▸ **Reading text**:
=== Begin Enclosure ===
Ya know, when I first started this blog I was doubtful that I would have much fodder to work with on a day to day basis.  It really was just a lark for me to combine two of my passions - politics and gaming.  However, if the last two weeks or so are any indication, it looks like I might be on to something as I haven't been at a loss for material lately.  Even more interestingly, others have begun to mine the political-gaming angle since I started this blog - you can thank me later. ;)   The most recent foray into the world of politics comes from Kotaku.  In a recent entry entitled Some Americans Think A “Super PAC” Is A Video Game. Most Don’t Know What One Is, they write the following....


Pac-Man, Ms. Pac-Man, and even Super Pac-Man... all video games. But not Super PAC—despite its similar name, a Super PAC is in no way related to Pac-Man. It's a term for a controversial type of political action group that's able to accept an unlimited amount of campaign donations and in so doing get around some campaign finance laws.

Now, I respect a pop-culture site trying to get in some political analysis, but that first paragraph has two glaring errors right off the bat.
=== End Enclosure ===
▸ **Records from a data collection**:
=== Begin Enclosure ===
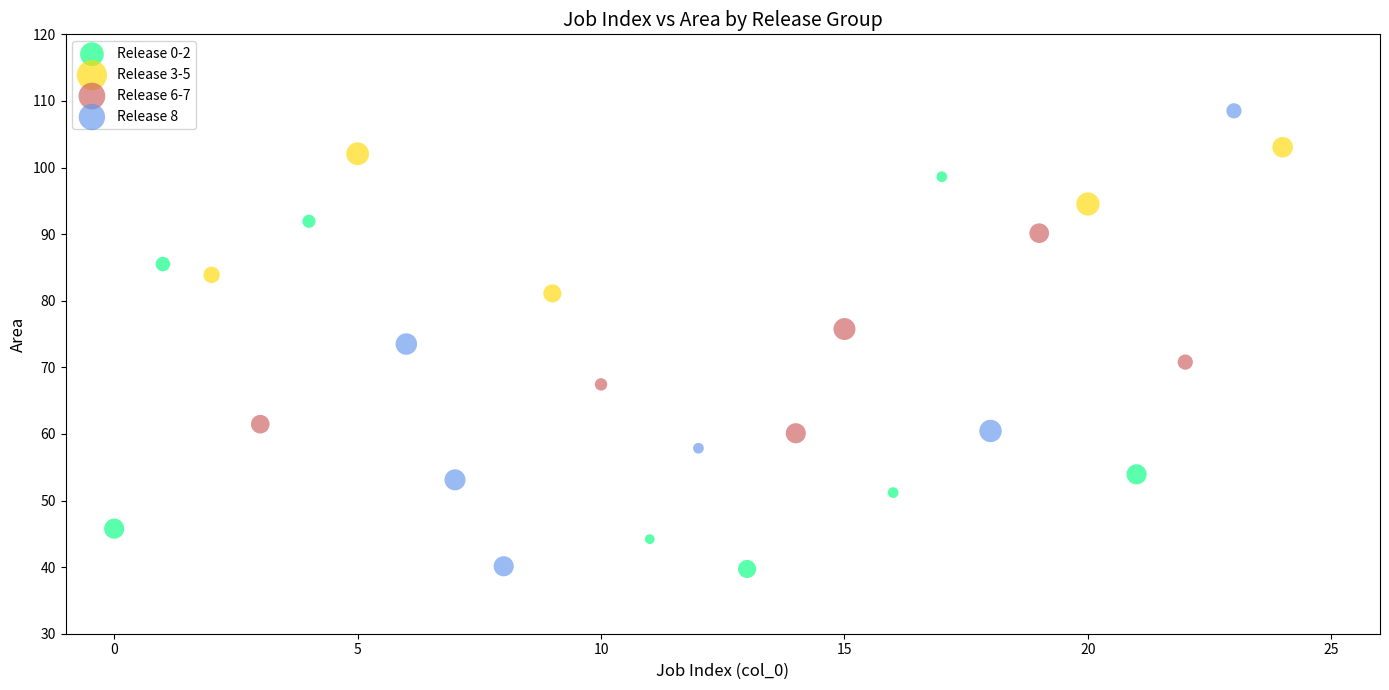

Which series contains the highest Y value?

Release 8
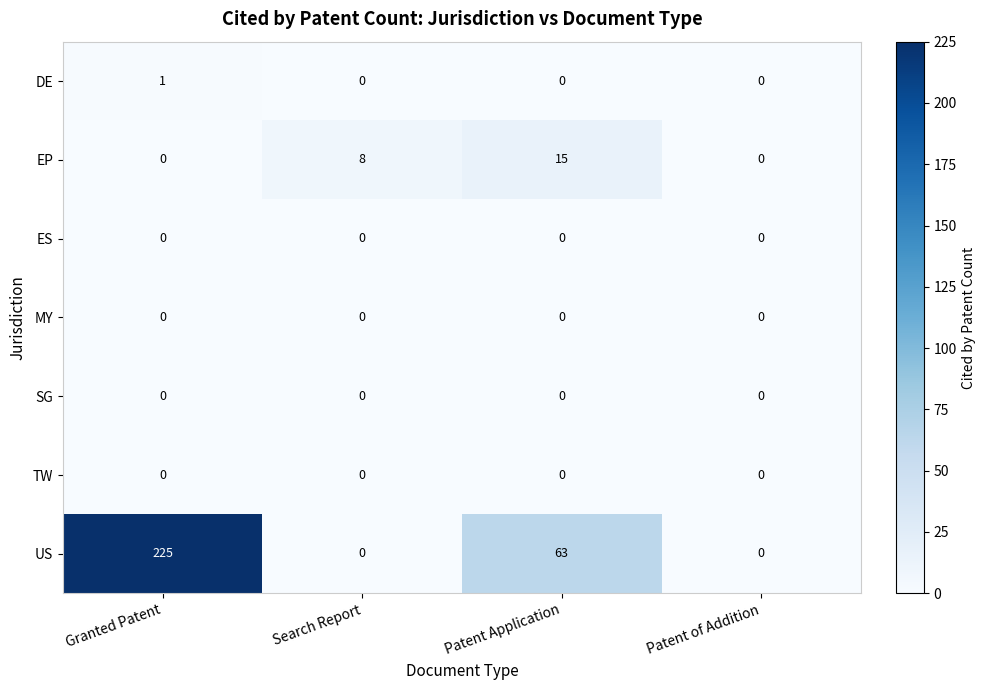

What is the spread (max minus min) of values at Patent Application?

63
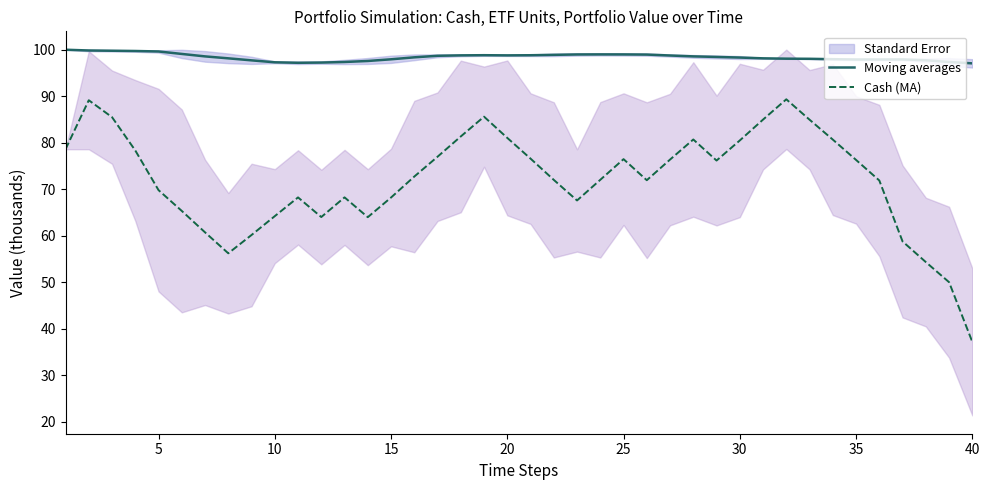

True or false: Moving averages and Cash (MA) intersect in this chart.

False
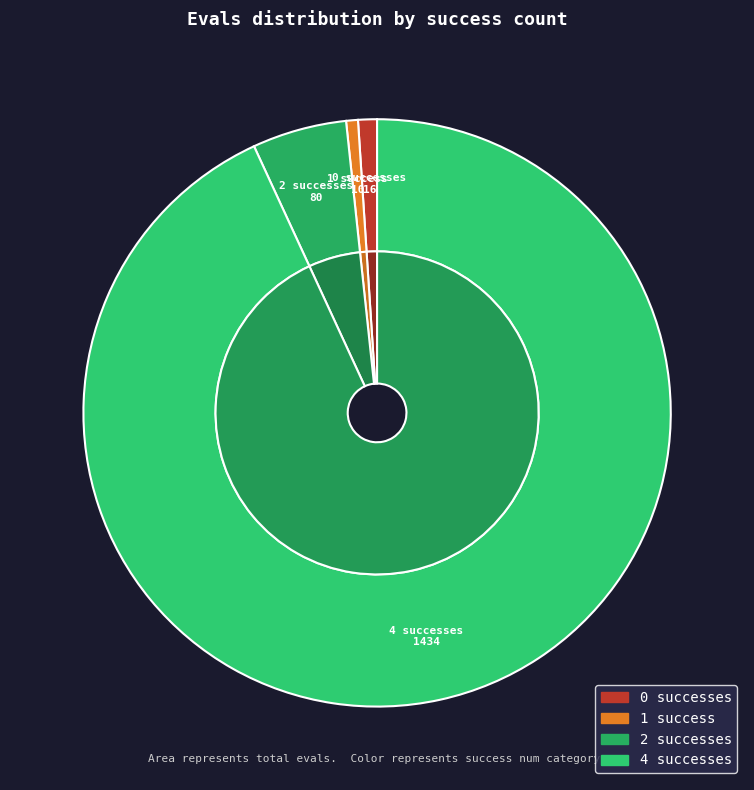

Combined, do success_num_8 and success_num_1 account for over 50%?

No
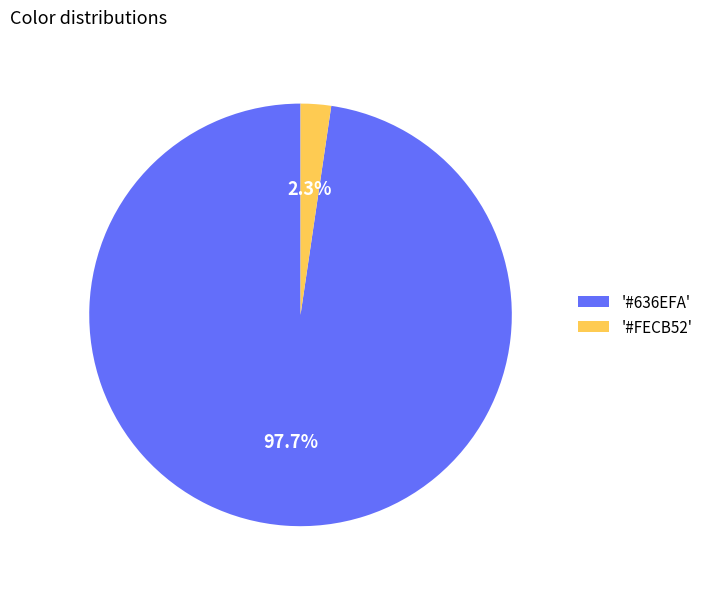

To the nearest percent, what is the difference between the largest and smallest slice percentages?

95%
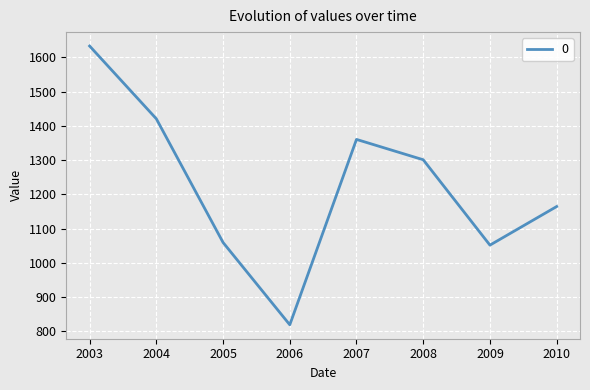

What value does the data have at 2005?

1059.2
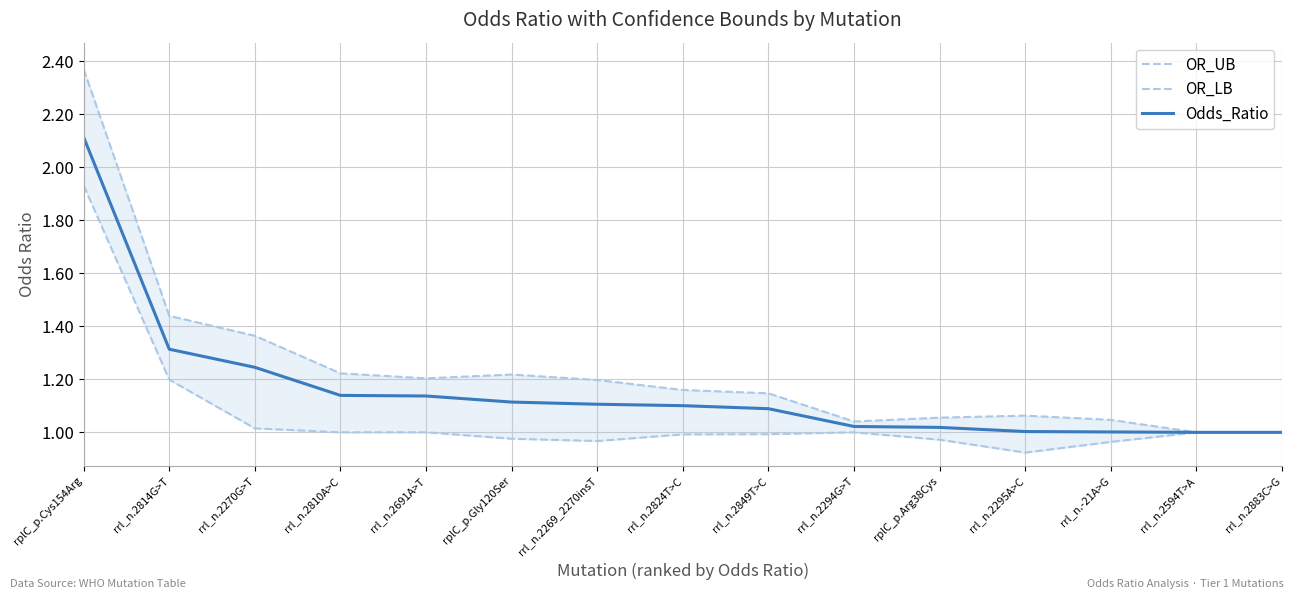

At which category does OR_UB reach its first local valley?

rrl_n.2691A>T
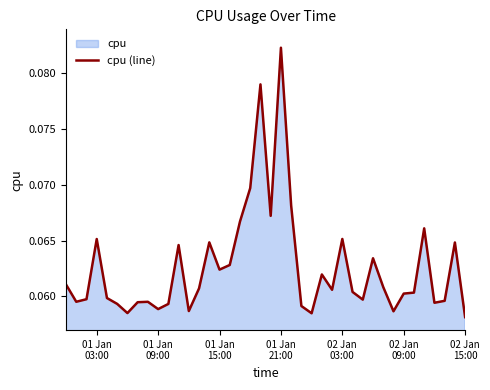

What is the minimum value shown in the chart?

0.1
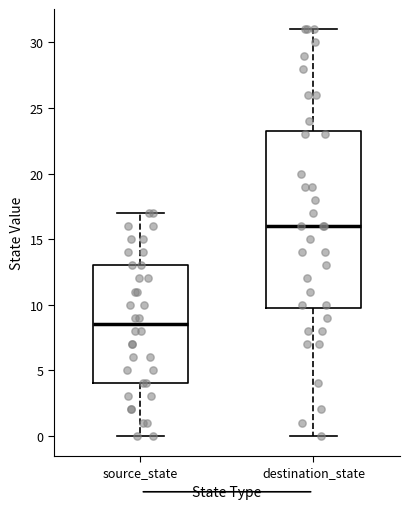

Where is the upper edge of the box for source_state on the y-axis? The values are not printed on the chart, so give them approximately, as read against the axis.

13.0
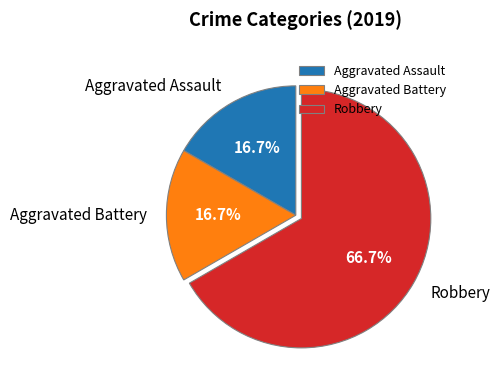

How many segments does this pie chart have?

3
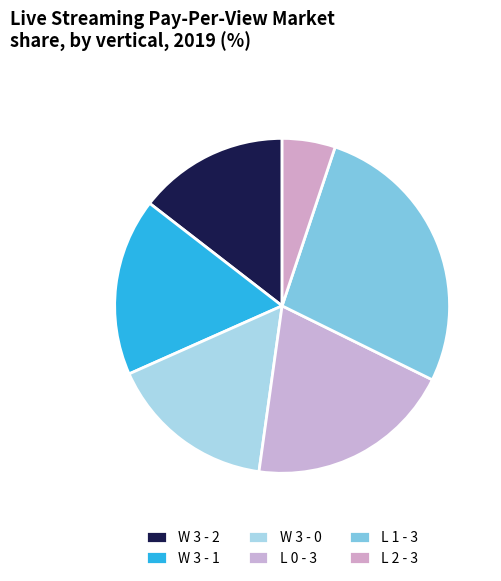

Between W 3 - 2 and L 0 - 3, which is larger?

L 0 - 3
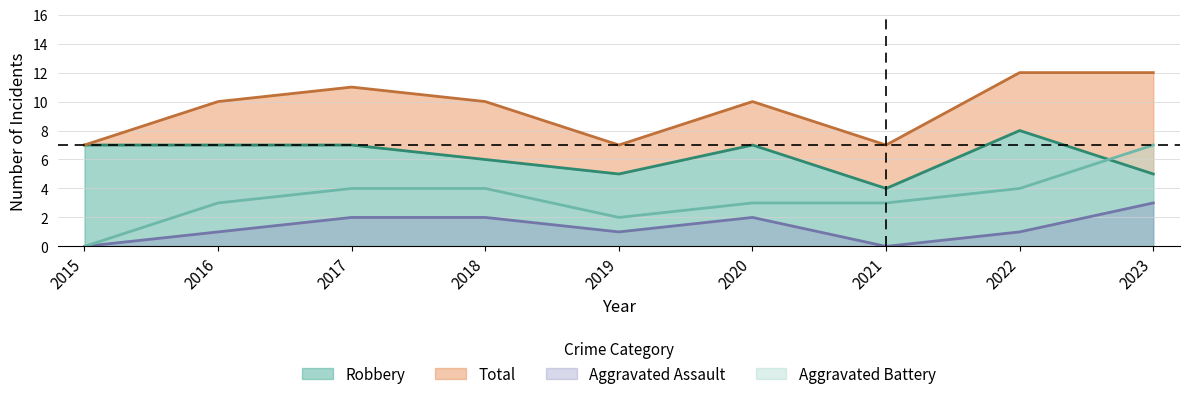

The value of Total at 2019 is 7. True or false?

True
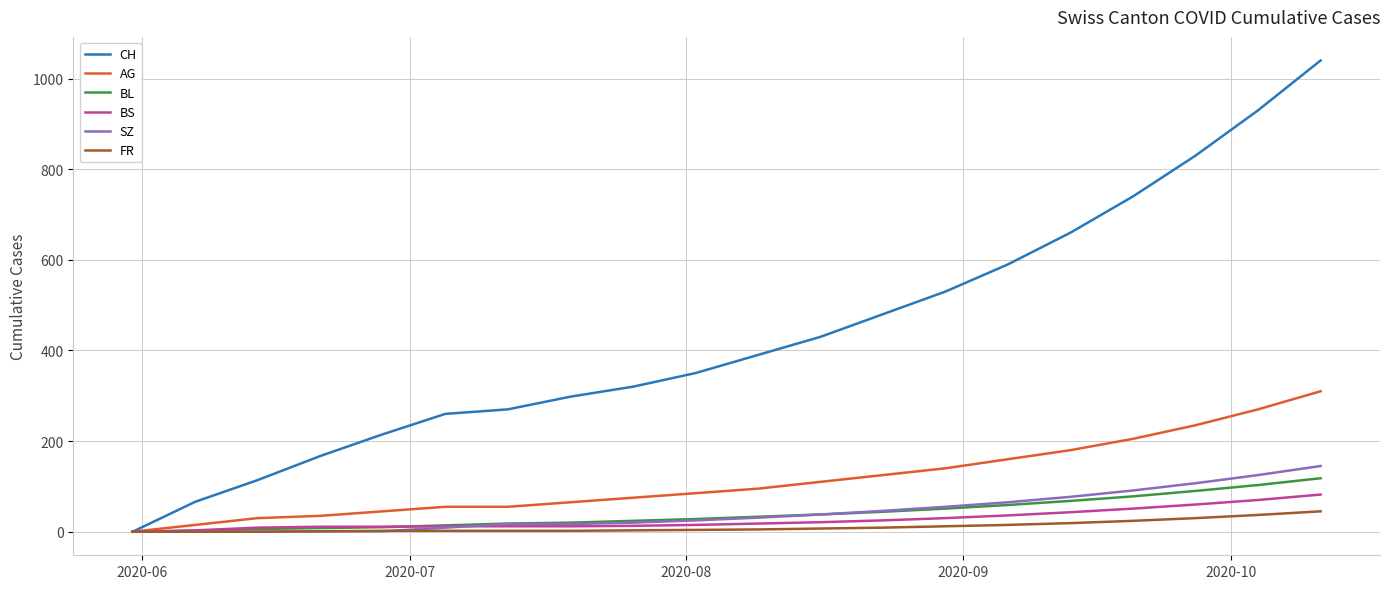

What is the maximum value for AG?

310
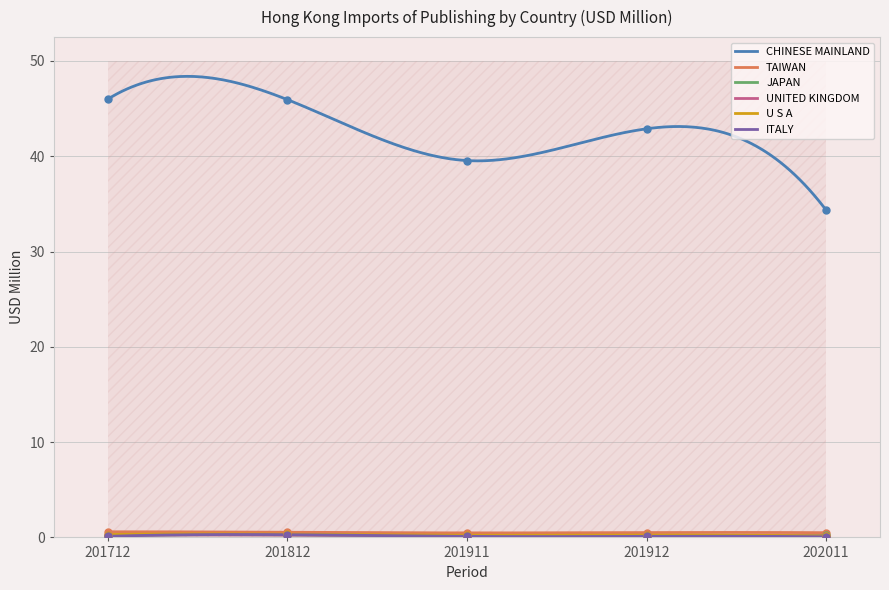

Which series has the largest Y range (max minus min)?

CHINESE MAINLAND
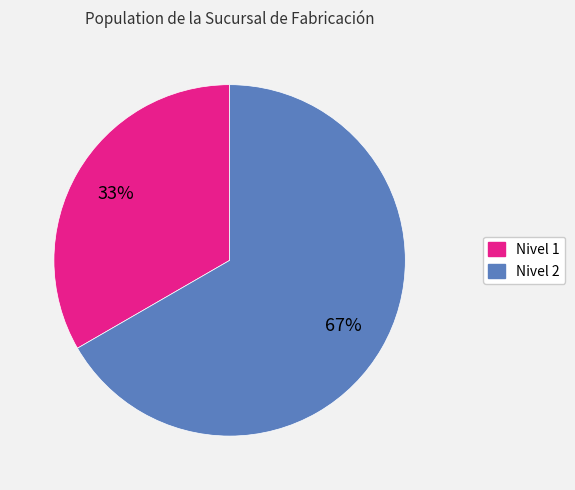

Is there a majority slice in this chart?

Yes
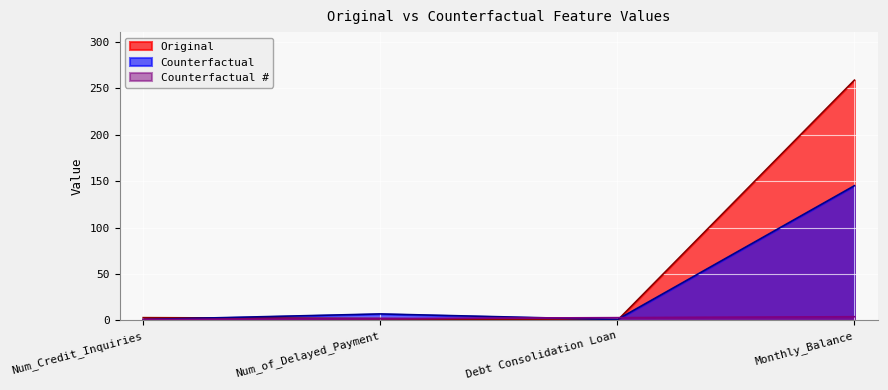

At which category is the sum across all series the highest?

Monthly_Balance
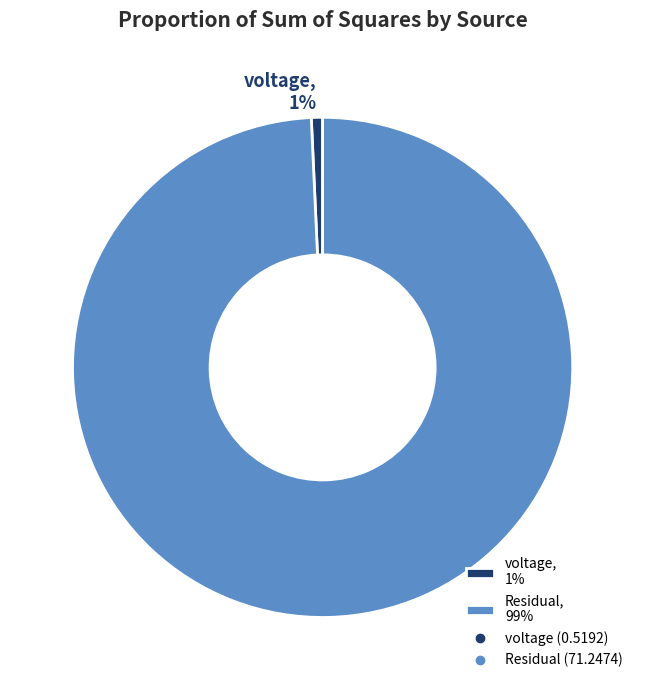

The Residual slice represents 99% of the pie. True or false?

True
=== End Enclosure ===
▸ **Problems to work on**:
**a)** According to the blog post, which two passions did the writer combine by starting the blog?
**b)** Copy out the records from their start through the line containing "rrl_n.2691A>T", leaving out the pictures.

▸ **Written responses**:
**a)** Politics and gaming.

**b)**
Which series contains the highest Y value?

Release 8

What is the spread (max minus min) of values at Patent Application?

63

True or false: Moving averages and Cash (MA) intersect in this chart.

False

Combined, do success_num_8 and success_num_1 account for over 50%?

No

To the nearest percent, what is the difference between the largest and smallest slice percentages?

95%

What value does the data have at 2005?

1059.2

At which category does OR_UB reach its first local valley?

rrl_n.2691A>T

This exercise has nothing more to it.